Antony Thomas Gough (born 1949) is a New Zealand businessman and property developer based in Christchurch. The grandson of Tracy Thomas Gough, who founded Gough, Gough and Hamer, Gough is considered to be one of the city's most influential businessmen. He is the developer of The Terrace, a major commercial development in Christchurch's retail district and part of the city's reconstruction programme following the 2011 earthquake.

== Biography ==
Gough was born in Christchurch on 8 April 1949. He was educated at Christ's College from 1962 to 1966. He graduated from the University of Canterbury with a Bachelor of Science in 1970 with honours in nuclear science, and was awarded an honorary doctorate in commerce in April 2014 from the same institution.

Gough, his brothers Tracy Gough and Harcourt Gough, and his twin sister Avenal McKinnon were part-owners of Gough Holdings Ltd, previously known as Gough, Gough and Hamer. The company supplied heavy equipment for the mining, forestry, transport and power industries in Australasia and employed 950 staff.

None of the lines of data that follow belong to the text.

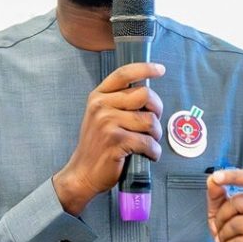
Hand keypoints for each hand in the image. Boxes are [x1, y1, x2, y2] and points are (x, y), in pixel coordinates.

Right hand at [53, 62, 164, 214]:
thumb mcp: (100, 116)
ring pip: (150, 120)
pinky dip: (154, 151)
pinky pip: (148, 142)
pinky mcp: (116, 142)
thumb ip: (118, 102)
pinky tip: (149, 155)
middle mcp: (101, 106)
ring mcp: (108, 123)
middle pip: (144, 95)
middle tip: (154, 123)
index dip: (145, 68)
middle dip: (157, 109)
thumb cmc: (97, 145)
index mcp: (98, 96)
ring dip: (156, 135)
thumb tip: (148, 93)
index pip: (124, 74)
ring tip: (149, 142)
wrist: (82, 173)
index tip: (160, 69)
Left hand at [206, 169, 242, 241]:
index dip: (235, 176)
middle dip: (222, 215)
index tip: (216, 178)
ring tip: (227, 238)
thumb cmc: (235, 232)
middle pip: (239, 202)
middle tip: (221, 226)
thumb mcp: (221, 210)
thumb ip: (217, 194)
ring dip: (224, 233)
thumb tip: (212, 180)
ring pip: (238, 223)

In 2013, an attempt of the B T Gough Trust to obtain a controlling stake of Gough Holdings Ltd through gaining shareholding of the O T Gough Trust went to the High Court. The National Business Review estimates the value of the Gough family at NZ$300m.

The Gough family owned Shand's Emporium in Hereford Street, the oldest commercial building in the Christchurch Central City, from circa 1940. Gough sold the Category I heritage building for $1 as it was in the way of The Terrace development, and it was transported to a new site in Manchester Street.